[MATERIAL SUPPLIED]
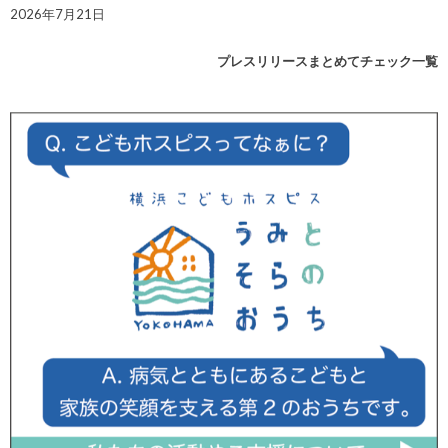
2026年7月21日
プレスリリースまとめてチェック一覧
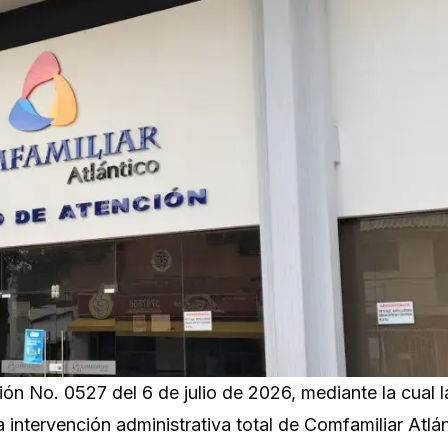
ión No. 0527 del 6 de julio de 2026, mediante la cual l
 intervención administrativa total de Comfamiliar Atlán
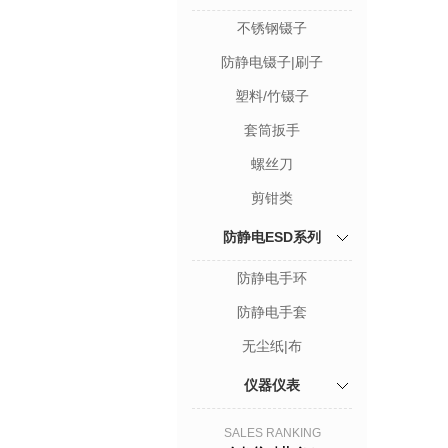
不锈钢镊子
防静电镊子|刷子
塑料/竹镊子
套筒扳手
螺丝刀
剪钳类
防静电ESD系列
防静电手环
防静电手套
无尘纸|布
仪器仪表
SALES RANKING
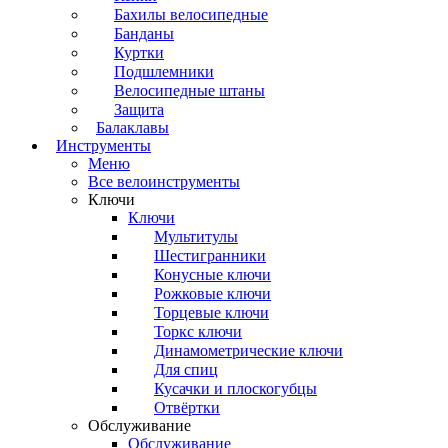
Бахилы велосипедные
Банданы
Куртки
Подшлемники
Велосипедные штаны
Защита
Балаклавы
Инструменты
Меню
Все велоинструменты
Ключи
Ключи
Мультитулы
Шестигранники
Конусные ключи
Рожковые ключи
Торцевые ключи
Торкс ключи
Динамометрические ключи
Для спиц
Кусачки и плоскогубцы
Отвёртки
Обслуживание
Обслуживание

[YOUR ASSIGNMENT]
Leave out the pictures and transcribe the entries above exactly.

[TASK RESULT]
2026年7月21日
プレスリリースまとめてチェック一覧
ión No. 0527 del 6 de julio de 2026, mediante la cual l
 intervención administrativa total de Comfamiliar Atlán
不锈钢镊子
防静电镊子|刷子
塑料/竹镊子
套筒扳手
螺丝刀
剪钳类
防静电ESD系列
防静电手环
防静电手套
无尘纸|布
仪器仪表
SALES RANKING
Бахилы велосипедные
Банданы
Куртки
Подшлемники
Велосипедные штаны
Защита
Балаклавы
Инструменты
Меню
Все велоинструменты
Ключи
Ключи
Мультитулы
Шестигранники
Конусные ключи
Рожковые ключи
Торцевые ключи
Торкс ключи
Динамометрические ключи
Для спиц
Кусачки и плоскогубцы
Отвёртки
Обслуживание
Обслуживание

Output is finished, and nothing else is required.